Task to carry out
Write out the complete data exactly as written.

Excerpted records
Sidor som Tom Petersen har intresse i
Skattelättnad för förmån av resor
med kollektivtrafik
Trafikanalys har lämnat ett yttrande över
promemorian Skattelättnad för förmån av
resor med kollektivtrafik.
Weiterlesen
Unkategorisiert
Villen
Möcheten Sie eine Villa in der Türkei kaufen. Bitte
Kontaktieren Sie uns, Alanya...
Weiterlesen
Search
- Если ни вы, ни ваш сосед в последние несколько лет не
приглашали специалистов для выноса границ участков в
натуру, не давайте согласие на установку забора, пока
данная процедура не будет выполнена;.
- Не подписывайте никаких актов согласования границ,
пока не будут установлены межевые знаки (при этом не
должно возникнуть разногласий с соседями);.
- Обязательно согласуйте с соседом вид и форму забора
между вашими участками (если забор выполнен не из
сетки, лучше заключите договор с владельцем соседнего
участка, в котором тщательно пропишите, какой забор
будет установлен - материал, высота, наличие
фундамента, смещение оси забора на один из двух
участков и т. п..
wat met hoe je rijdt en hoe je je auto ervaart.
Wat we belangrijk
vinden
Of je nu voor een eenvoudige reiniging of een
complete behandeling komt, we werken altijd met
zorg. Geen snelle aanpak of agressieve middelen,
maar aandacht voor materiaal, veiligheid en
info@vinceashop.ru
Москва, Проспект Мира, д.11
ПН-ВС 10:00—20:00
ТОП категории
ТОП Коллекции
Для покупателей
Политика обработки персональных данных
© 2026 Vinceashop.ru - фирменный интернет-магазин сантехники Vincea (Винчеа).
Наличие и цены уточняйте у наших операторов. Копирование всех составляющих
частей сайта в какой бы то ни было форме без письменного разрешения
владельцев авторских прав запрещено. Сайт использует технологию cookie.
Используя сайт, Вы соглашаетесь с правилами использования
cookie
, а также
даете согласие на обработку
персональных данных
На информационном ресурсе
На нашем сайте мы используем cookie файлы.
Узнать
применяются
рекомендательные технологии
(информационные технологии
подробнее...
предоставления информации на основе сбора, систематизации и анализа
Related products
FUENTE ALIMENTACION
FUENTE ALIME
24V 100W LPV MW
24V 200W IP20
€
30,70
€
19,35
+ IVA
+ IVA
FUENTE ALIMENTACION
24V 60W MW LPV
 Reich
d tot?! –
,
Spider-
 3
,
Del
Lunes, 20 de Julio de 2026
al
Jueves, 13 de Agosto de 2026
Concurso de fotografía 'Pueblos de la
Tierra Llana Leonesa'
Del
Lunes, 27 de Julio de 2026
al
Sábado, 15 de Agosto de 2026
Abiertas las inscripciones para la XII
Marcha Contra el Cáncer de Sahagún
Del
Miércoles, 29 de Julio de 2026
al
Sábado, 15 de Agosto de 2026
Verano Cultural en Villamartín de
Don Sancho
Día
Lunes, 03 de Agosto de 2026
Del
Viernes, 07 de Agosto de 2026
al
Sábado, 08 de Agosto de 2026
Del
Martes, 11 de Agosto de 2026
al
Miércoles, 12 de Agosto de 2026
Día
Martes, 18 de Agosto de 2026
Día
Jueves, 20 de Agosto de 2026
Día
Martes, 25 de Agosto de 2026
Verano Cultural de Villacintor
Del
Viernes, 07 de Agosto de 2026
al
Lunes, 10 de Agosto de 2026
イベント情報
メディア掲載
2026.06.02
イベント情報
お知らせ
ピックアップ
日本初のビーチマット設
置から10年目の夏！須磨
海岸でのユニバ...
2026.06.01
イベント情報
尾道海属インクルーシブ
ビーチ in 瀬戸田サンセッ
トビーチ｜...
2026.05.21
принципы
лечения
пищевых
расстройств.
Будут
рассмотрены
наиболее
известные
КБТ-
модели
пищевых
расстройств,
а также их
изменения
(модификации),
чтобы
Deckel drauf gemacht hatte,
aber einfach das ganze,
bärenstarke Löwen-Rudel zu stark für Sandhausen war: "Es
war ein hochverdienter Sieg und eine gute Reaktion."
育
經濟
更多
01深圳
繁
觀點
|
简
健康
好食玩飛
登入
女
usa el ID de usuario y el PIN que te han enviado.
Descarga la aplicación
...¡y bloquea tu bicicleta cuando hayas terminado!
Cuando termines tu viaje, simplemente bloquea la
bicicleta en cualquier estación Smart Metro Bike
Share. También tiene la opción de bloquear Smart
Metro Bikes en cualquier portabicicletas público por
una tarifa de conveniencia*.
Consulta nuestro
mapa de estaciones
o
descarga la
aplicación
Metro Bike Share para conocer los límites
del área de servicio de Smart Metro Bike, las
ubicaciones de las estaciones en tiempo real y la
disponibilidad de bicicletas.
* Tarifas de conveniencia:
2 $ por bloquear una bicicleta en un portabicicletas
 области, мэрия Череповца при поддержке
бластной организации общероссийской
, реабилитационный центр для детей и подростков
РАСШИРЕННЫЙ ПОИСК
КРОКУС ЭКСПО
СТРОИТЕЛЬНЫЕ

Expected answer
Sidor som Tom Petersen har intresse i
Skattelättnad för förmån av resor
med kollektivtrafik
Trafikanalys har lämnat ett yttrande över
promemorian Skattelättnad för förmån av
resor med kollektivtrafik.
Weiterlesen
Unkategorisiert
Villen
Möcheten Sie eine Villa in der Türkei kaufen. Bitte
Kontaktieren Sie uns, Alanya...
Weiterlesen
Search
- Если ни вы, ни ваш сосед в последние несколько лет не
приглашали специалистов для выноса границ участков в
натуру, не давайте согласие на установку забора, пока
данная процедура не будет выполнена;.
- Не подписывайте никаких актов согласования границ,
пока не будут установлены межевые знаки (при этом не
должно возникнуть разногласий с соседями);.
- Обязательно согласуйте с соседом вид и форму забора
между вашими участками (если забор выполнен не из
сетки, лучше заключите договор с владельцем соседнего
участка, в котором тщательно пропишите, какой забор
будет установлен - материал, высота, наличие
фундамента, смещение оси забора на один из двух
участков и т. п..
wat met hoe je rijdt en hoe je je auto ervaart.
Wat we belangrijk
vinden
Of je nu voor een eenvoudige reiniging of een
complete behandeling komt, we werken altijd met
zorg. Geen snelle aanpak of agressieve middelen,
maar aandacht voor materiaal, veiligheid en
info@vinceashop.ru
Москва, Проспект Мира, д.11
ПН-ВС 10:00—20:00
ТОП категории
ТОП Коллекции
Для покупателей
Политика обработки персональных данных
© 2026 Vinceashop.ru - фирменный интернет-магазин сантехники Vincea (Винчеа).
Наличие и цены уточняйте у наших операторов. Копирование всех составляющих
частей сайта в какой бы то ни было форме без письменного разрешения
владельцев авторских прав запрещено. Сайт использует технологию cookie.
Используя сайт, Вы соглашаетесь с правилами использования
cookie
, а также
даете согласие на обработку
персональных данных
На информационном ресурсе
На нашем сайте мы используем cookie файлы.
Узнать
применяются
рекомендательные технологии
(информационные технологии
подробнее...
предоставления информации на основе сбора, систематизации и анализа
Related products
FUENTE ALIMENTACION
FUENTE ALIME
24V 100W LPV MW
24V 200W IP20
€
30,70
€
19,35
+ IVA
+ IVA
FUENTE ALIMENTACION
24V 60W MW LPV
 Reich
d tot?! –
,
Spider-
 3
,
Del
Lunes, 20 de Julio de 2026
al
Jueves, 13 de Agosto de 2026
Concurso de fotografía 'Pueblos de la
Tierra Llana Leonesa'
Del
Lunes, 27 de Julio de 2026
al
Sábado, 15 de Agosto de 2026
Abiertas las inscripciones para la XII
Marcha Contra el Cáncer de Sahagún
Del
Miércoles, 29 de Julio de 2026
al
Sábado, 15 de Agosto de 2026
Verano Cultural en Villamartín de
Don Sancho
Día
Lunes, 03 de Agosto de 2026
Del
Viernes, 07 de Agosto de 2026
al
Sábado, 08 de Agosto de 2026
Del
Martes, 11 de Agosto de 2026
al
Miércoles, 12 de Agosto de 2026
Día
Martes, 18 de Agosto de 2026
Día
Jueves, 20 de Agosto de 2026
Día
Martes, 25 de Agosto de 2026
Verano Cultural de Villacintor
Del
Viernes, 07 de Agosto de 2026
al
Lunes, 10 de Agosto de 2026
イベント情報
メディア掲載
2026.06.02
イベント情報
お知らせ
ピックアップ
日本初のビーチマット設
置から10年目の夏！須磨
海岸でのユニバ...
2026.06.01
イベント情報
尾道海属インクルーシブ
ビーチ in 瀬戸田サンセッ
トビーチ｜...
2026.05.21
принципы
лечения
пищевых
расстройств.
Будут
рассмотрены
наиболее
известные
КБТ-
модели
пищевых
расстройств,
а также их
изменения
(модификации),
чтобы
Deckel drauf gemacht hatte,
aber einfach das ganze,
bärenstarke Löwen-Rudel zu stark für Sandhausen war: "Es
war ein hochverdienter Sieg und eine gute Reaktion."
育
經濟
更多
01深圳
繁
觀點
|
简
健康
好食玩飛
登入
女
usa el ID de usuario y el PIN que te han enviado.
Descarga la aplicación
...¡y bloquea tu bicicleta cuando hayas terminado!
Cuando termines tu viaje, simplemente bloquea la
bicicleta en cualquier estación Smart Metro Bike
Share. También tiene la opción de bloquear Smart
Metro Bikes en cualquier portabicicletas público por
una tarifa de conveniencia*.
Consulta nuestro
mapa de estaciones
o
descarga la
aplicación
Metro Bike Share para conocer los límites
del área de servicio de Smart Metro Bike, las
ubicaciones de las estaciones en tiempo real y la
disponibilidad de bicicletas.
* Tarifas de conveniencia:
2 $ por bloquear una bicicleta en un portabicicletas
 области, мэрия Череповца при поддержке
бластной организации общероссийской
, реабилитационный центр для детей и подростков
РАСШИРЕННЫЙ ПОИСК
КРОКУС ЭКСПО
СТРОИТЕЛЬНЫЕ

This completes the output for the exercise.